In the current study, we observed that nab-paclitaxel presented milder adverse reactions but similar effect with cisplatin. Nab-paclitaxel may be considered a leading candidate for future studies of combinations of agents in both the adjuvant and advanced disease settings, especially evaluating weekly dosing schedules. The recommended doses and schedules of dose density chemotherapy regimen nab-paclitaxel by the NCCN for the systemic treatment of recurrent or metastatic breast cancer is 100 ~ 150 mg/m2 qw. It was reported that the recommended dose for nab-paclitaxel was 60 mg/m2 weekly when given standard weekly concurrent intensity modulated radiation therapy (IMRT) in patients with head and neck squamous cell carcinoma (Suntharalingam et al. 2012). Jiang et al. found that the MTD of nab-paclitaxel was 50 mg/m2 in locally advanced cervical cancer patients undergoing concurrent radiation therapy with nab-paclitaxel plus cisplatin (40 mg/m2) weekly (Jiang et al. 2023). In our study, the dose of the nab-paclitaxel we used weekly was 100 mg in CCRT, the body surface area range of nab-paclitaxel group patients was 1.44–1.80 m2, which was equal to 55–70 mg/m2 dose of nab-paclitaxel. Nab-paclitaxel has three Food and Drug Administration (FDA) approved indications: locally advanced or metastxatic non-small cell lung cancer, metastatic adenocarcinoma of the pancreas, and recurrent metastatic breast cancer (Gradishar et al. 2005; Gong et al. 2017; Von Hoff et al. 2013). The pathological patterns of these cancers are mainly adenocarcinoma, few data concerning nab-paclitaxel against squamous cell carcinoma of any type. Researchers found that nab-paclitaxel show better results in patients with squamous histology because of its antiangiogenic properties (Alberts et al. 2012; Cecco et al. 2014). It is interesting to note that the predominant pathology was squamous cell carcinoma in our trial (89 of 102 patients, 87.3%). Our trial showed that patients undergoing nab-paclitaxel-based CCRT had similar OS and PFS with cisplatin-based CCRT. The relatively small sample size and short follow-up time may limited the value of the survival endpoints. Longer follow-up is needed to fully assess survival and long-term toxic effects.
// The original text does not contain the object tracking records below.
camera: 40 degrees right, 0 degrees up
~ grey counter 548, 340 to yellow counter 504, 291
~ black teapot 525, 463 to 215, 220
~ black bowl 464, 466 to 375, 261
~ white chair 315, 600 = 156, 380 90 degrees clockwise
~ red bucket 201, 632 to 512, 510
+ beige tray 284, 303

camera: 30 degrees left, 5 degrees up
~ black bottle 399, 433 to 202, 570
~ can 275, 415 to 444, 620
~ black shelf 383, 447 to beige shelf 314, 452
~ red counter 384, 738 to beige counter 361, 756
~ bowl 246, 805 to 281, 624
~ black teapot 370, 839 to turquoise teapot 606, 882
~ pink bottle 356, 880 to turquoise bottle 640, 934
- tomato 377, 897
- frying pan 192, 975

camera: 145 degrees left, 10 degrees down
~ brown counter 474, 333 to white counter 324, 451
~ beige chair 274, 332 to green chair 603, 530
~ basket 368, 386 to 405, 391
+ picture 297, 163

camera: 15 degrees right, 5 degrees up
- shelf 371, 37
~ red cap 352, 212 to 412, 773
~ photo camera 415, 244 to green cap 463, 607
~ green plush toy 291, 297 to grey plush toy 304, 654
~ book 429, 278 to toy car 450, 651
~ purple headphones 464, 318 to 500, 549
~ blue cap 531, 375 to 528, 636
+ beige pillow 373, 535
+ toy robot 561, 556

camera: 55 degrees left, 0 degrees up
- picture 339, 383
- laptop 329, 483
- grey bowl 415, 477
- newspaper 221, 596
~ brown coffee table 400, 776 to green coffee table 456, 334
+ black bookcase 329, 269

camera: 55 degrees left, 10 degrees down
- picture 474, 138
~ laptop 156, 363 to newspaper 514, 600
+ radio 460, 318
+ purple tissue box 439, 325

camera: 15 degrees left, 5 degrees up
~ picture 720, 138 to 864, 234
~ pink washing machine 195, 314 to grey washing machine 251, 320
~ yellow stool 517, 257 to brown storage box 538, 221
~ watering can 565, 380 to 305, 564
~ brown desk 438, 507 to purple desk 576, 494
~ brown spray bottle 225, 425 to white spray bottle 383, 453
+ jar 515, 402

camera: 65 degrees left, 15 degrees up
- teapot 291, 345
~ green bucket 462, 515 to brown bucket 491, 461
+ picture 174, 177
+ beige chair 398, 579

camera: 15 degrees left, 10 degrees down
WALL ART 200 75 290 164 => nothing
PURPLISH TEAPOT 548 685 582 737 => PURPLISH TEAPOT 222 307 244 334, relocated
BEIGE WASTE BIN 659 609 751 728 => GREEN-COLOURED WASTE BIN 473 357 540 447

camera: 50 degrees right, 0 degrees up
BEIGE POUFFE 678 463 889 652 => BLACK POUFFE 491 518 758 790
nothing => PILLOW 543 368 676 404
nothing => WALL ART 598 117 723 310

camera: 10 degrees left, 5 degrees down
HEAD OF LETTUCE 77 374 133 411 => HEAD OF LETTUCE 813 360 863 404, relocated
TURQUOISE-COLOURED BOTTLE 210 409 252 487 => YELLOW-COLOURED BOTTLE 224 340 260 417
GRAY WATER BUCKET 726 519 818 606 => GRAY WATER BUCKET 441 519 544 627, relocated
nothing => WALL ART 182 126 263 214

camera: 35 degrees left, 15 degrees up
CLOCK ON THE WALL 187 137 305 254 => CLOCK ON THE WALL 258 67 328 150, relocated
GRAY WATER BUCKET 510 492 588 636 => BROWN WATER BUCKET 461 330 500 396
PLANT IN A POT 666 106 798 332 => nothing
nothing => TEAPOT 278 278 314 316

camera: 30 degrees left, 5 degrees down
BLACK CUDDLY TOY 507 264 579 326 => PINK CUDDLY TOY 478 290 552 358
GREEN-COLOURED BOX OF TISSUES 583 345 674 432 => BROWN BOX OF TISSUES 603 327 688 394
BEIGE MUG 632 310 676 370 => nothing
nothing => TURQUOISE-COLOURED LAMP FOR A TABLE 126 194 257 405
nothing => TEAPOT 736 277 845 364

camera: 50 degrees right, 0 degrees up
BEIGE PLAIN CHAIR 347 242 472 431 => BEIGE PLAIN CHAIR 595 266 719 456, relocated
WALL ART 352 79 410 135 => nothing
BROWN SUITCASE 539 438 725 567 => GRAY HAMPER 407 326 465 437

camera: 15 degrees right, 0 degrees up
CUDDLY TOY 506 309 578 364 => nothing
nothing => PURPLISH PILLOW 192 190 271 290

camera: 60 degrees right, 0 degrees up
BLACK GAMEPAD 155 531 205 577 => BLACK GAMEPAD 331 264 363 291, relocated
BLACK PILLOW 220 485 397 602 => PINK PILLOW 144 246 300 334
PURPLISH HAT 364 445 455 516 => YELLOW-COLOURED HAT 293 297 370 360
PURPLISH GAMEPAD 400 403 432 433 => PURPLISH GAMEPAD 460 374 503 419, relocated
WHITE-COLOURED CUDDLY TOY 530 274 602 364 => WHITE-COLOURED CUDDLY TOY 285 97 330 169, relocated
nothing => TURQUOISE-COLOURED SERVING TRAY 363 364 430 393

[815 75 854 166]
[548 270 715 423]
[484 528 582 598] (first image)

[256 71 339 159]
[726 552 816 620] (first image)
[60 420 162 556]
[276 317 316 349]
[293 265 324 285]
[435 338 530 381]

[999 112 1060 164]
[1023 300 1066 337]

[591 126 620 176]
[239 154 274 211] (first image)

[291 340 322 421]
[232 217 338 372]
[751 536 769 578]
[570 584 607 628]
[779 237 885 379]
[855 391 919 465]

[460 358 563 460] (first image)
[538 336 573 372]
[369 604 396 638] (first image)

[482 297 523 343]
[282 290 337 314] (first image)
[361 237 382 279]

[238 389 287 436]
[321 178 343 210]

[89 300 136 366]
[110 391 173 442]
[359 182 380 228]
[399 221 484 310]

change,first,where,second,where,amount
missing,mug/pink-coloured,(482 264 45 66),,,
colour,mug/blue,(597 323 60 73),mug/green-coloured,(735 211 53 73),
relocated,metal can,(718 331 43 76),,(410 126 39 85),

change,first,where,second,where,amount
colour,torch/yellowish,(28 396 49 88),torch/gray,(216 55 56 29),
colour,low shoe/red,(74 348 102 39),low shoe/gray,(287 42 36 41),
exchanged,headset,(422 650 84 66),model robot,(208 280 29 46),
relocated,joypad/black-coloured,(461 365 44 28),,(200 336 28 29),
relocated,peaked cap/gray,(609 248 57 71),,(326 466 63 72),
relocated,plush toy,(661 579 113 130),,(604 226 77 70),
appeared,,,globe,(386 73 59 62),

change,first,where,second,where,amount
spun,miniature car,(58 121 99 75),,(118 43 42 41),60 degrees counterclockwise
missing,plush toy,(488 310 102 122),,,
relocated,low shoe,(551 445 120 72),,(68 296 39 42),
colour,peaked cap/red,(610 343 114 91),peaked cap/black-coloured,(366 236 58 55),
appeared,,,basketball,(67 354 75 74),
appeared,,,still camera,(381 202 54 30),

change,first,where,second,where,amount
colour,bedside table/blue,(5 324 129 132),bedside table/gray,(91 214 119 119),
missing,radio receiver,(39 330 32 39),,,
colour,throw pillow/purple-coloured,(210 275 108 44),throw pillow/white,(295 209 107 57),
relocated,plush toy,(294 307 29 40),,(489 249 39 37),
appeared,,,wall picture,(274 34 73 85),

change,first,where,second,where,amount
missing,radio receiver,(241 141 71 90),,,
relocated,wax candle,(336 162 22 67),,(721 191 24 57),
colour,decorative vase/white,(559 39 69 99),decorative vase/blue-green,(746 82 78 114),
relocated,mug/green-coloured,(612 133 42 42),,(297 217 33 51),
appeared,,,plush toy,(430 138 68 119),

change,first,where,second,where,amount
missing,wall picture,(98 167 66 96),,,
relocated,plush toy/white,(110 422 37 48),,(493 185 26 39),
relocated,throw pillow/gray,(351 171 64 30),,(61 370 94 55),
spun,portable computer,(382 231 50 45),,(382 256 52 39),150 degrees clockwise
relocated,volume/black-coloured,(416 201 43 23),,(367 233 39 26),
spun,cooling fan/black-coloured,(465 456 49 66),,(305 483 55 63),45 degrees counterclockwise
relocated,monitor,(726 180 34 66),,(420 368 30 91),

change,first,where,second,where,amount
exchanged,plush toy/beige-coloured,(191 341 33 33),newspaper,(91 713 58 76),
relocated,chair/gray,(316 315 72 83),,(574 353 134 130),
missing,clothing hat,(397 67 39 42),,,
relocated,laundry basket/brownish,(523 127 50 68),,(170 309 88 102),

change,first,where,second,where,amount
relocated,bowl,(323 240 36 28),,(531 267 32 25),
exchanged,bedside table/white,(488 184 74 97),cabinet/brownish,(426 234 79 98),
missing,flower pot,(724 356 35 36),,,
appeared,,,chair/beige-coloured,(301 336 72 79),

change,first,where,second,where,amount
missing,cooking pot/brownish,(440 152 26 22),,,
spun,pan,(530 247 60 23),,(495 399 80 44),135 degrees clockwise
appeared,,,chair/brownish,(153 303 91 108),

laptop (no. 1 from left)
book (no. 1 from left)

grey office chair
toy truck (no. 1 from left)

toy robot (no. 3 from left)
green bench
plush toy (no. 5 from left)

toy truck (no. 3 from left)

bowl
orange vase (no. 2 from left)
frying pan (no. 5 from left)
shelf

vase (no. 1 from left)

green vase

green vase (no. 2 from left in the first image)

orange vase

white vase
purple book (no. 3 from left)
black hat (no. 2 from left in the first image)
Further investigations are needed.

Conclusions

The results of our study indicate that nab-paclitaxel-based CCRT may serve as a viable substitute for cisplatin-based CCRT in the treatment of cervical cancer. Given the advantageous properties of nab-paclitaxel, it has the potential to play a crucial role in the future combined therapy of cervical cancer and other malignancies.